WORK TO BE COMPLETED:
Can you copy out all of the data below verbatim, leaving the pictures out?

DATASET EXTRACT:
###
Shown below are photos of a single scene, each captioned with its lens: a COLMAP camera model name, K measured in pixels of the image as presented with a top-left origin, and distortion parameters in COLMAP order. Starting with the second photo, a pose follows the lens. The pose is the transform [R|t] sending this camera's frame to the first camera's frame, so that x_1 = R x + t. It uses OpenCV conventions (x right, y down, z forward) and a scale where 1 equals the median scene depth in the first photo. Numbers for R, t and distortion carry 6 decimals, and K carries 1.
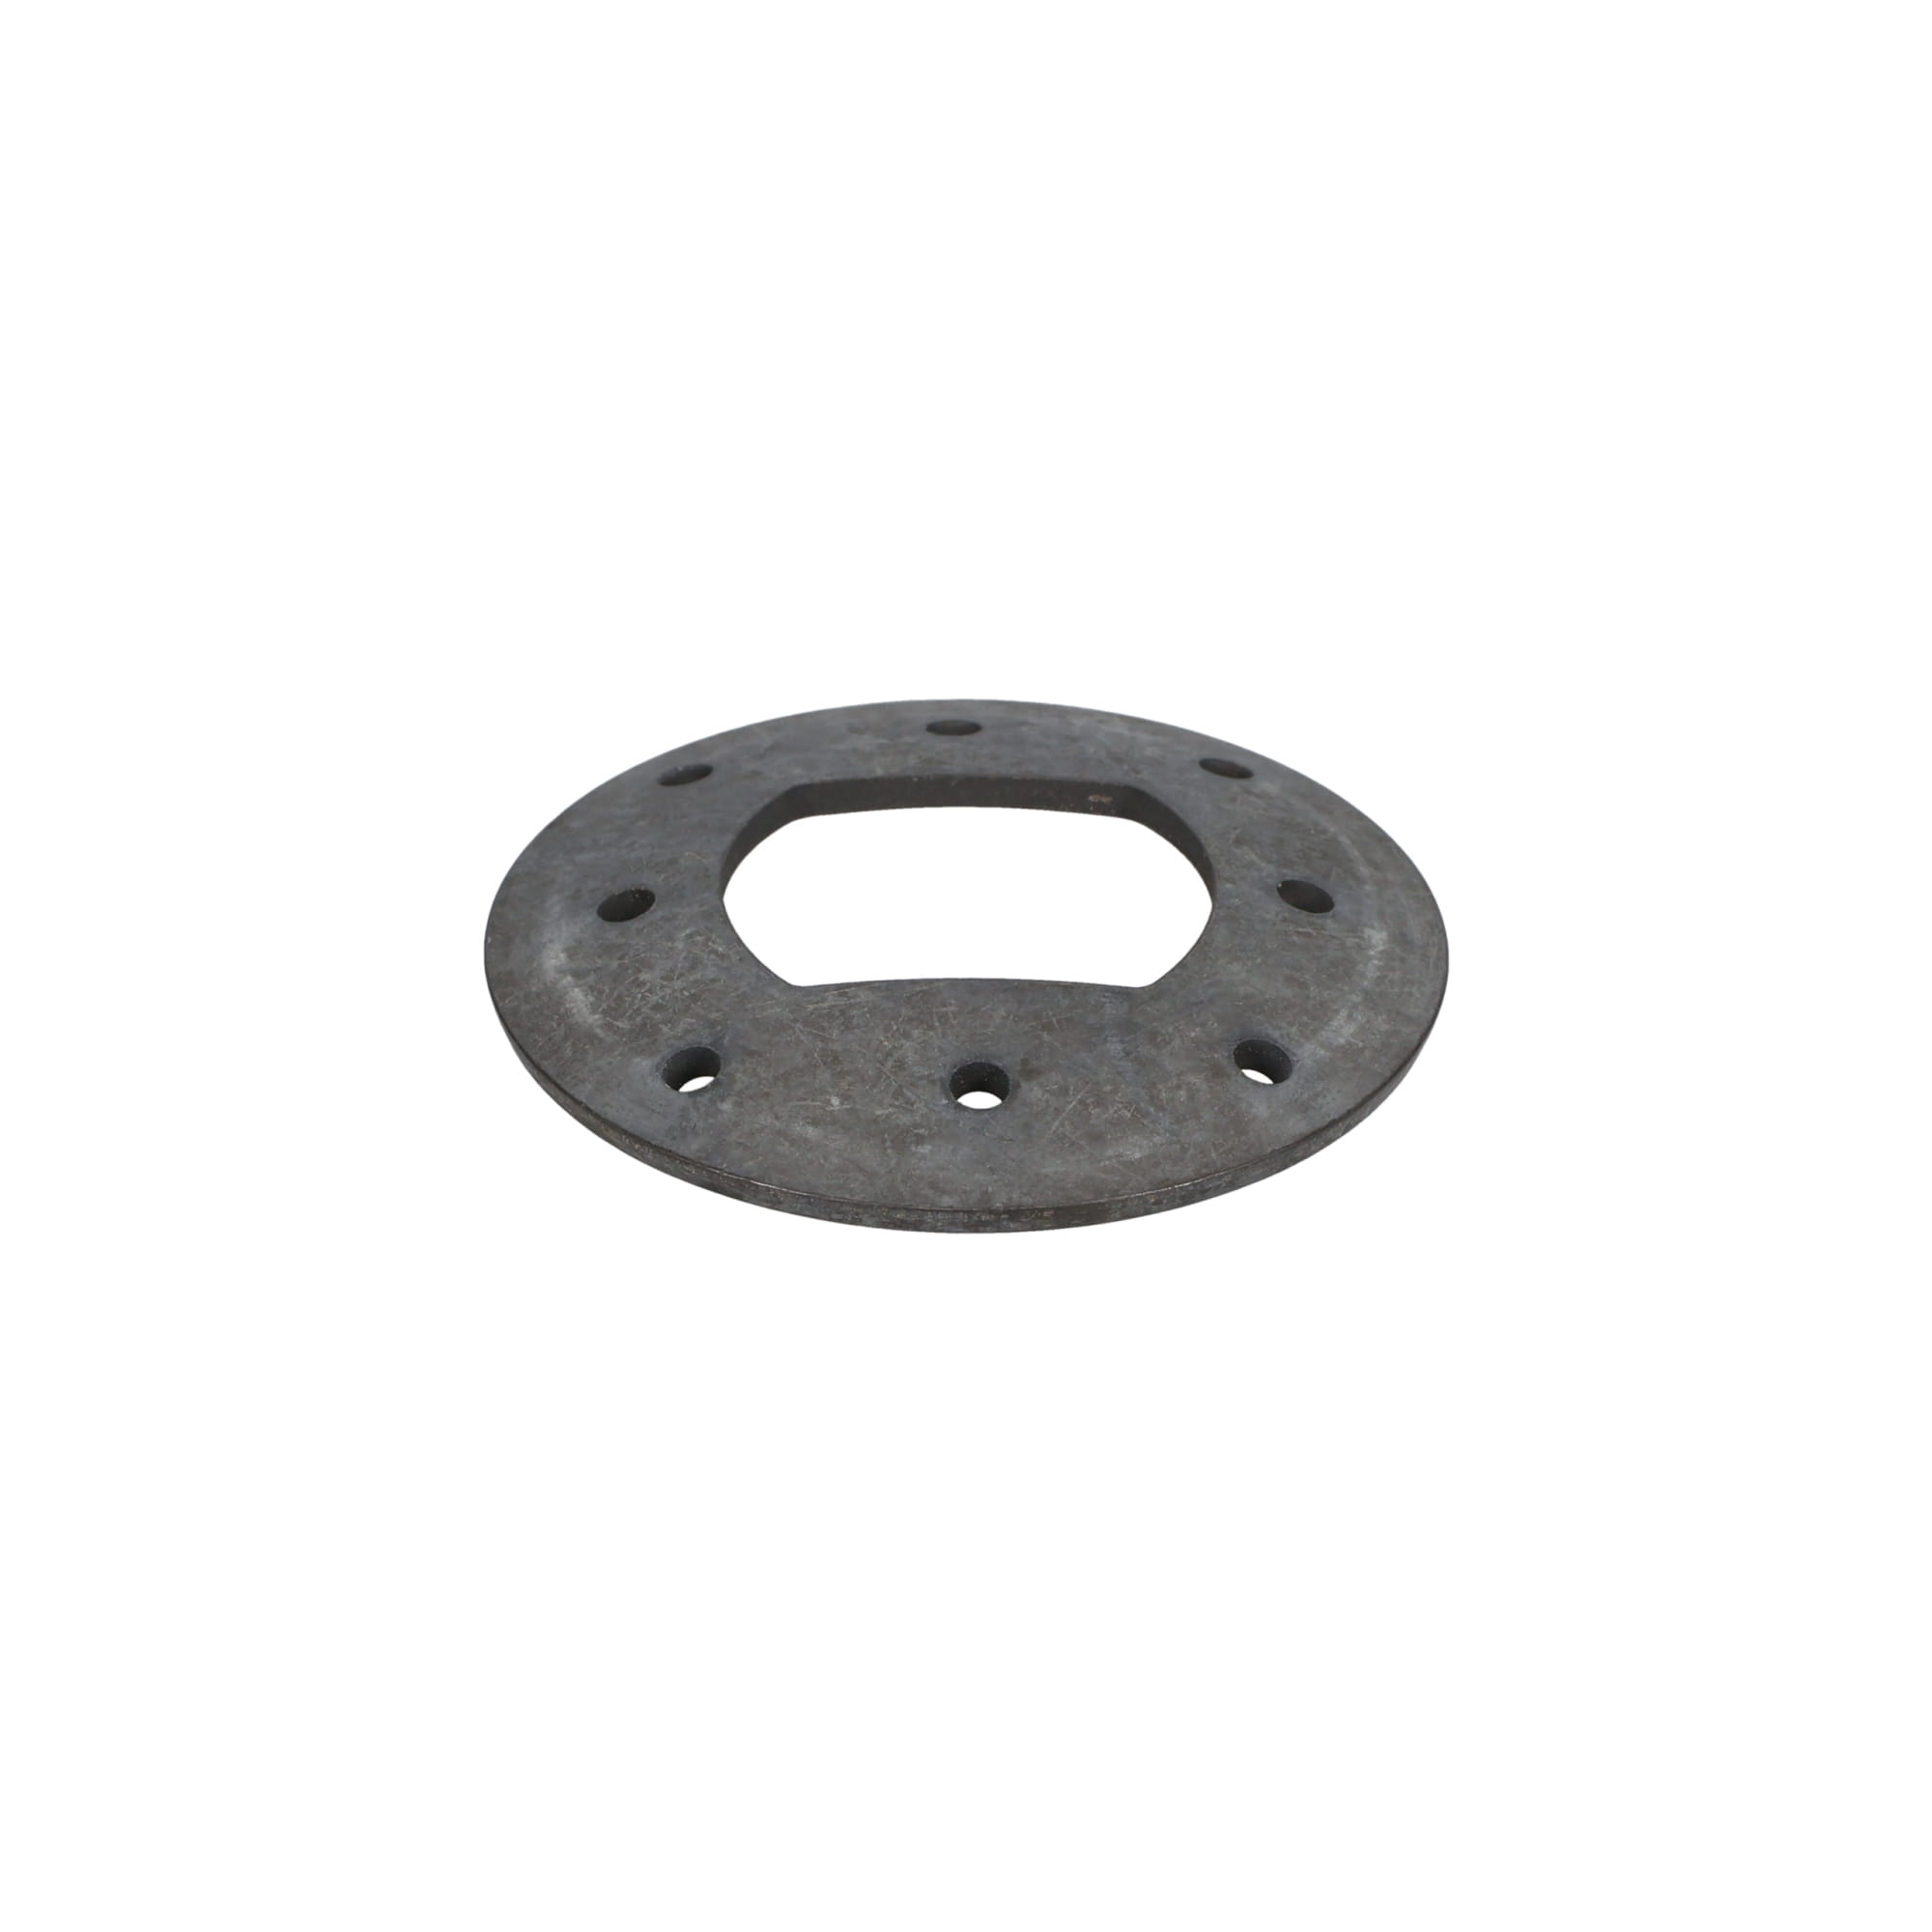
lens RADIAL K [[8632.3, 0, 966.0], [0, 8632.3, 966.0], [0, 0, 1]] dist [0.070992, -0.597563]
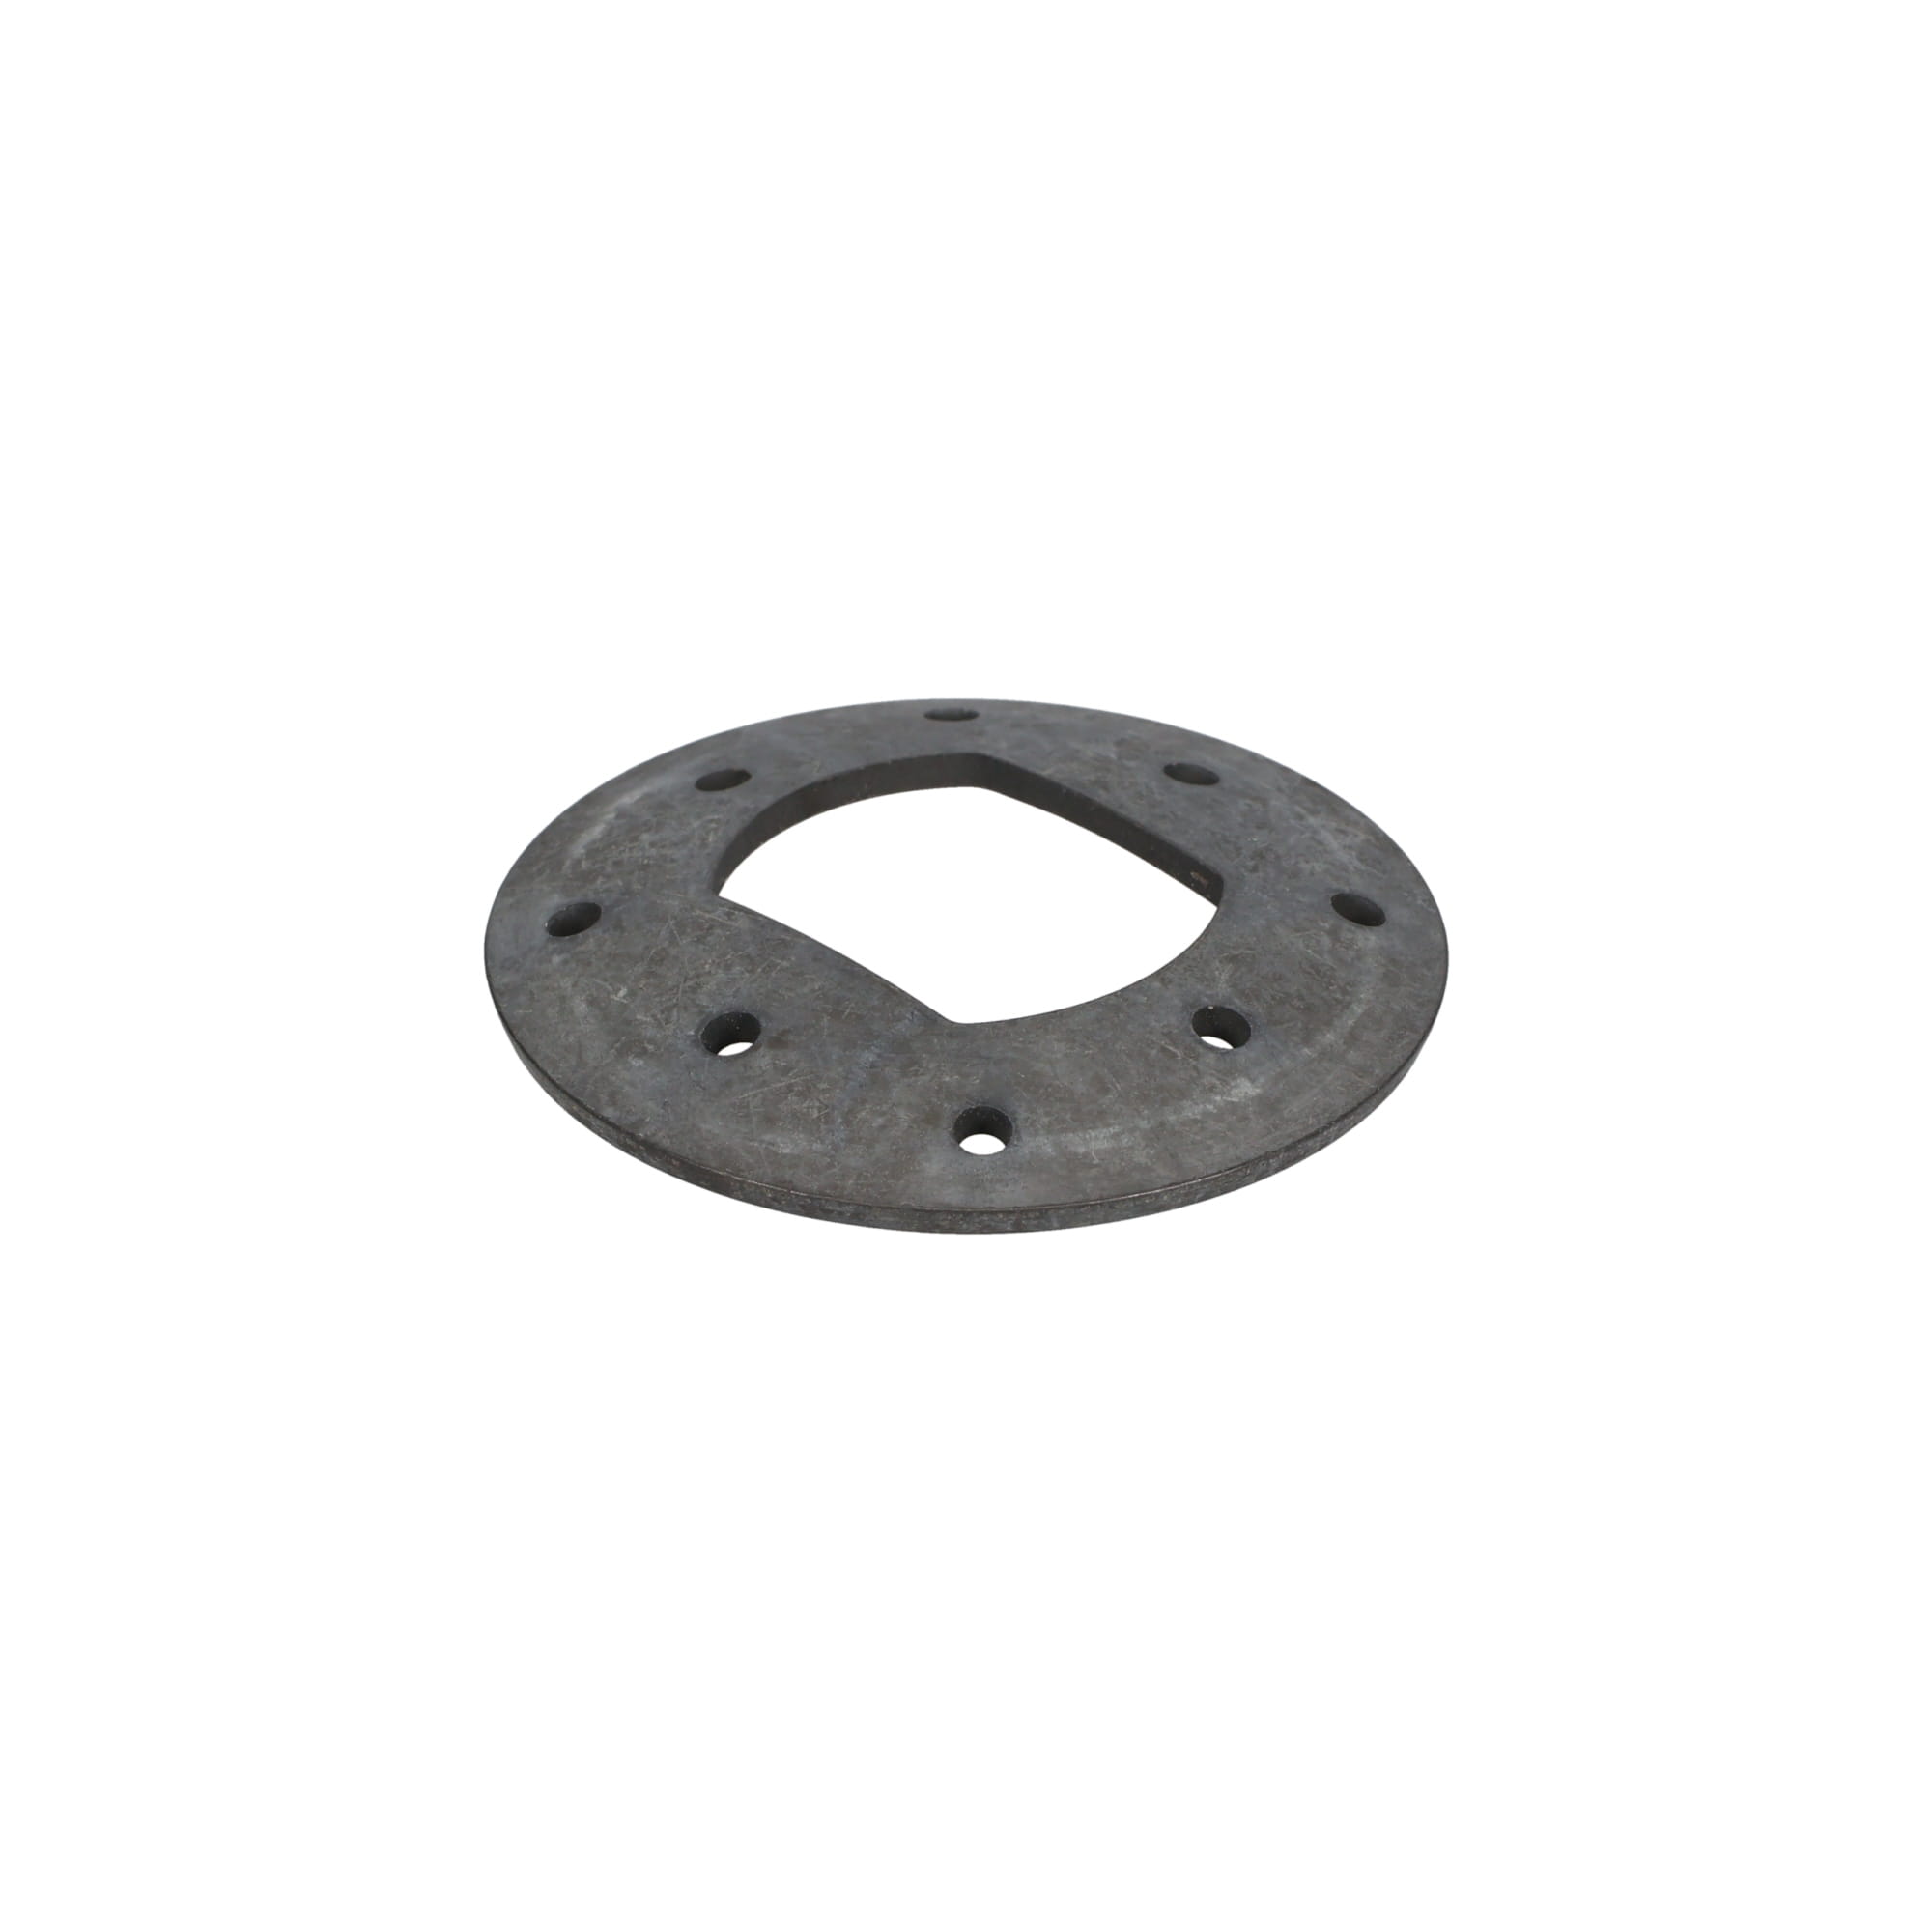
lens RADIAL K [[8632.3, 0, 966.0], [0, 8632.3, 966.0], [0, 0, 1]] dist [0.070992, -0.597563]
pose [[0.709754, 0.375086, -0.596288, 0.618374], [-0.378505, 0.916947, 0.126262, -0.130927], [0.594123, 0.136083, 0.792779, 0.212707]]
###
PROBLEM SOLUTION:
Shown below are photos of a single scene, each captioned with its lens: a COLMAP camera model name, K measured in pixels of the image as presented with a top-left origin, and distortion parameters in COLMAP order. Starting with the second photo, a pose follows the lens. The pose is the transform [R|t] sending this camera's frame to the first camera's frame, so that x_1 = R x + t. It uses OpenCV conventions (x right, y down, z forward) and a scale where 1 equals the median scene depth in the first photo. Numbers for R, t and distortion carry 6 decimals, and K carries 1.
lens RADIAL K [[8632.3, 0, 966.0], [0, 8632.3, 966.0], [0, 0, 1]] dist [0.070992, -0.597563]
lens RADIAL K [[8632.3, 0, 966.0], [0, 8632.3, 966.0], [0, 0, 1]] dist [0.070992, -0.597563]
pose [[0.709754, 0.375086, -0.596288, 0.618374], [-0.378505, 0.916947, 0.126262, -0.130927], [0.594123, 0.136083, 0.792779, 0.212707]]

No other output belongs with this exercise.